A titre d’exemple, le premier président de la cour d’appel de Lyon a décidé de transférer des dossiers prud’homaux vers le tribunal judiciaire, et donc vers ses juges professionnels tandis que, plus au nord, le premier président de la cour d’appel de Douai a, un temps, acté l’incapacité du conseil de prud’hommes de Lille à fonctionner avant de décider de transférer les dossiers de Lille à Valenciennes…

  • L’impérieuse nécessité de dialoguer avec l’administration

Sur le terrain, des protocoles de redémarrage des audiences plus ou moins bien formalisés commencent à se faire jour.

Dans un tel contexte, de nombreuses questions pratiques se posent.
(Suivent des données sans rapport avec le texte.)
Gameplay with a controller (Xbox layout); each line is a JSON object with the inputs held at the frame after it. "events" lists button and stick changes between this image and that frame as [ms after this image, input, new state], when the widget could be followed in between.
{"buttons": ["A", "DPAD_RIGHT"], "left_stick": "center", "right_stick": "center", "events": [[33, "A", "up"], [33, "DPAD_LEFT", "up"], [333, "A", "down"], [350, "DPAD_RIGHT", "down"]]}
Nous devons donc le plus tôt possible disposer d’un endroit où les poser et où les traiter directement avec les interlocuteurs de nos ministères de tutelle.

Aussi, devons-nous être en mesure :

- d’accéder à un point de situation le plus global et le plus régulier possible sur tout le territoire ;

- de comprendre quelle impulsion le ministère de la Justice est prêt à donner pour une reprise effective d’activité dans les conseils de prud’hommes ;

- de commencer à appréhender l’après état d’urgence sanitaire (+ 1 mois).

C’est pourquoi, le 4 mai 2020, nous avons décidé de demander qu’un Conseil supérieur de la prud’homie (certainement dématérialisé) soit réuni le plus tôt possible.

Il ne reste donc désormais plus qu’à espérer que cette perche tendue sera saisie…

(1) Ordonnance n° 2020-304 du 25.03.20 portant adaptation des règles applicables aux juridictions de l'ordre judiciaire statuant en matière non pénale et aux contrats de syndic de copropriété.

(2) Art. 3 de l’ordonnance n° 2020-304 du 25.03.20 portant adaptation des règles applicables aux juridictions de l'ordre judiciaire statuant en matière non pénale et aux contrats de syndic de copropriété.

(3) Art. L. 1423-10-1 al. 1er C. trav.